We suggest the painting of the dimples to give the drilled look. Just kidding 🙂
Manufacturers have already placed the largest disc they can into your braking system
Brake pads aren’t really a black art but as all things go; They must be matched to the application. There are many different pad compounds out there, so choosing the right one for yourself is still a task that takes a little bit of confession – Largely, confessing that we don’t need the 800degC Racing pad for driving the kids to school. Other than that, the various compounds available to the public nowadays are categorised into the following:
- Non-metallic materials – these are made from a combination of various synthetic substances bonded into a composite, principally in the form of cellulose, aramid, PAN, and sintered glass. They are gentle on rotors, but produce a fair amount of dust and have a short service life.
- Semi-metallic materials – synthetics mixed with some proportion of flaked metals. These are harder than non-metallic pads, and are more fade-resistant and longer lasting, but at the cost of increased wear to the rotor/ drum which then must be replaced sooner. They also require more force than non-metallic pads in order to generate braking torque.
- Fully metallic materials – these pads are used only in racing vehicles, and are composed of sintered steel without any synthetic additives. They are very long-lasting, but require even more force to slow a vehicle and are extremely wearing on rotors. They also tend to be very loud.

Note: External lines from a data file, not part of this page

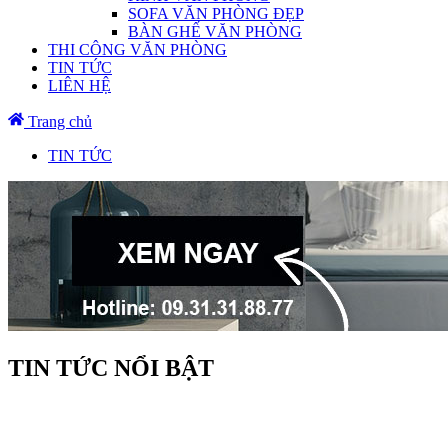
SOFA VĂN PHÒNG ĐẸP
BÀN GHẾ VĂN PHÒNG
THI CÔNG VĂN PHÒNG
TIN TỨC
LIÊN HỆ
Trang chủ
TIN TỨC
TIN TỨC NỔI BẬT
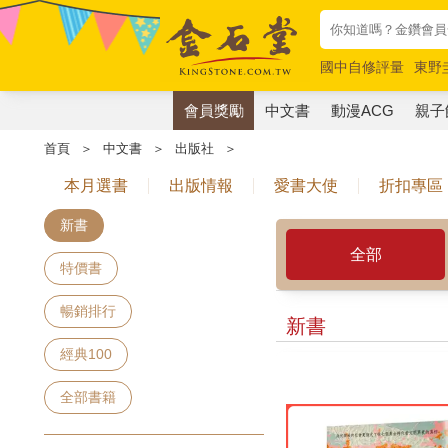
國中自修評量
東野
唯紅花綻放
奧德賽
會員獎勵
中文書
動漫ACG
親子
首頁
＞
中文書
＞
出版社
＞
本月選書
出版情報
愛書大使
折扣專區
新書
全部
特價書
暢銷排行
新書
經典100
全部書籍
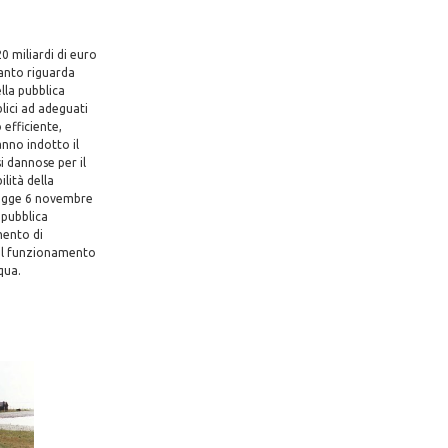
0 miliardi di euro
uanto riguarda
ella pubblica
lici ad adeguati
efficiente,
nno indotto il
i dannose per il
ilità della
 legge 6 novembre
 pubblica
mento di
 il funzionamento
qua.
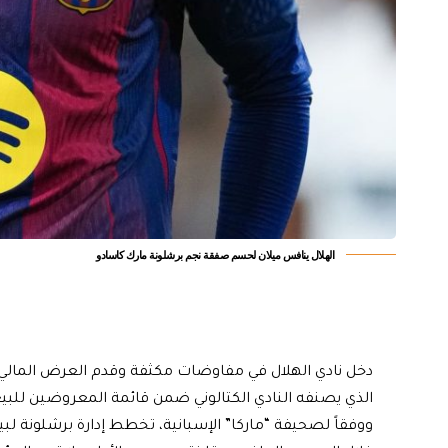
الهلال ينافس ميلان لحسم صفقة نجم برشلونة مارك كاسادو
دخل نادي الهلال في مفاوضات مكثفة وقدم العرض المالي
الذي يصنفه النادي الكتالوني ضمن قائمة المعروضين للبيع خ
ووفقاً لصحيفة “ماركا” الإسبانية، تخطط إدارة برشلونة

- Ceramic materials – Composed of clay and porcelain bonded to copper flakes and filaments, these are a good compromise between the durability of the metal pads and the grip and fade resistance of the synthetic variety. Their principal drawback, however, is that unlike the previous three types and despite the presence of the copper (which has a high thermal conductivity), ceramic pads generally do not dissipate heat well, which can eventually cause the pads or other components of the braking system to warp.However, because the ceramic materials causes the braking sound to be elevated beyond that of human hearing, they are exceptionally quiet.
credited to Wikipedia (http://en.wikipedia.org/wiki/Brake_pad)
Brake pad temperatures can vary depending on the type of compound and application. As said before, we won’t be needing a 800degC metallic pad to send the kids to school. That’s the maximum temperature as advertised but do keep a lookout for the temperature at which the brake pads begin their work. If the starting temperature rating is too high, that means the brakes will not be working terribly well when you take a stab at the brakes for the first time during that cold rainy day. Pads, as much as their touted to be, do check that your street pads begin working from cold to avoid disappointment.
Any typical normal driving temperature for the rotors will range between 100-200 degC on application. When daddy said not to touch them rotors, it was a good idea to listen. Anything above that is subject to usage. Track usage typically sits a smidgen under 800degC. Extrapolating from that, we can safely guess that most Sporty Street Cars can get by with 400-500degC pads.
Ultimately, as big as brakes go or as hard as they may stop you. Tyres are the only contact point between your car and the road. Matching your braking capabilities to the requirements is most times the best approach.